M – Measurable – the business can put a value to the objective, e.g. €10,000 in sales in the next half year of trading.

A – Agreed by all those concerned in trying to achieve the objective.

R – Realistic – the objective should be challenging, but it should also be able to be achieved by the resources available.

T- Time specific – they have a time limit of when the objective should be achieved, e.g. by the end of the year.

The main objectives that a business might have are:

Survival – a short term objective, probably for small business just starting out, or when a new firm enters the market or at a time of crisis.  For startup business this usually means having sufficient cashflow.

Profit maximisation – try to make the most profit possible – most like to be the aim of the owners and shareholders.

Profit satisficing – try to make enough profit to keep the owners comfortable – probably the aim of smaller businesses whose owners do not want to work longer hours.

Sales growth – where the business tries to make as many sales as possible. This may be because the managers believe that the survival of the business depends on being large. Large businesses can also benefit from economies of scale.

A business may find that some of their objectives conflict with one and other:

Growth versus profit: for example, achieving higher sales in the short term (e.g. by cutting prices) will reduce short-term profit.

 Short-term versus long-term: for example, a business may decide to accept lower cash flows in the short-term whilst it invests heavily in new products or plant and equipment.

Large investors in the Stock Exchange are often accused of looking too much at short-term objectives and company performance rather than investing in a business for the long-term.  But ultimately the aim is to maximise shareholder return and share price.

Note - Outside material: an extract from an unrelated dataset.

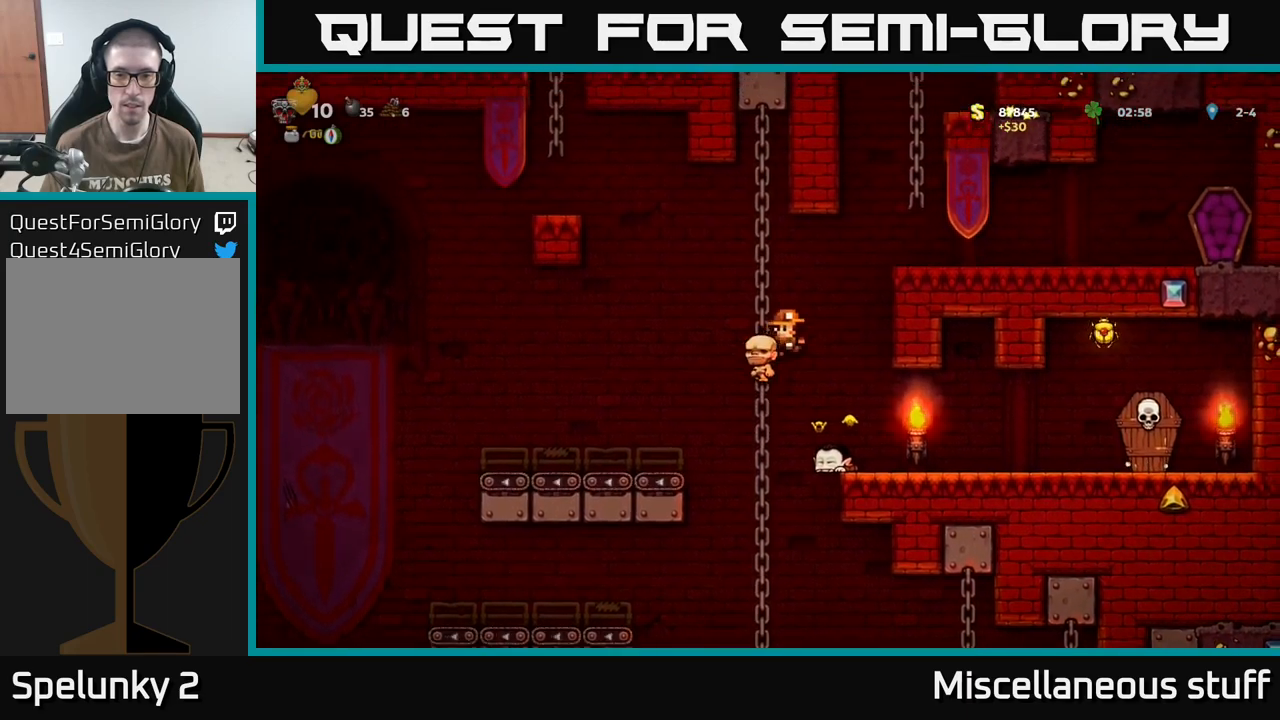
{"buttons": [], "events": [[200, "DPAD_RIGHT", "up"]]}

What is Financial Planning & Analysis?

The basic elements of FP&A are forecasting, budgeting, reporting and analysis. But it could also include other areas such as resource allocation, IT support, Operations support and HR support. Each of the individual elements is a subject in itself. However, let’s attempt to understand the core elements in brief with day-to-day examples.

Forecasting

All of us have some amount of savings and we want to invest it somewhere.  Forecasting can be defined as the periodic prediction of future trends considering the current internal and external factors. Usually, this is done by analyzing and extrapolating the past results and applying known anomalies to past trends.

Budgeting

We all budget our expenses. At the beginning of every month, we draw up our expense statements and determine the amount we can afford to spend what we’d like to save.  Budgeting involves drawing out a detailed financial plan and establishing a goal for the future period. It usually details the various financial elements and its drivers considering the capabilities of the business. This activity is done before the beginning of the year and is drawn out by month.

Reporting

At periodic intervals, we all get appraisals at our workplace or we get to attend the PTA meetings at our child’s school. What we get to hear is a summary of past performances and our standing with respect to expectations.  Reporting can be defined as providing of information at periodic intervals to various stakeholders that enables them to take important decisions. Stakeholders include management, business partners, investors, creditors and debtors. Information could be related to past performance, future plan, strategy, objective and market standing among others.

Analysis

When we overspend, we try to see where we are over-spending, what expenses can be controlled, and how we strayed from what we initially planned.  Financial analysis can be defined as assessment of the financial aspects of an organization including deployment of funds, profitability, investor protection, business viability and market standing. It usually involves the understanding of ratios, comparisons with Budgets and Forecasts and detailed study of the financial statements. This activity not only helps understand the problems and provide decision support, but also visualizes opportunities and ensures better performance.

FP&A in Corporate World

In a corporate scenario, FP&A function usually comes under the direct purview of the Chief Financial Officer or the Director – Finance. The activity involves liaison with various departments, understanding their functions, their impact on the Business and providing support to take important business decisions.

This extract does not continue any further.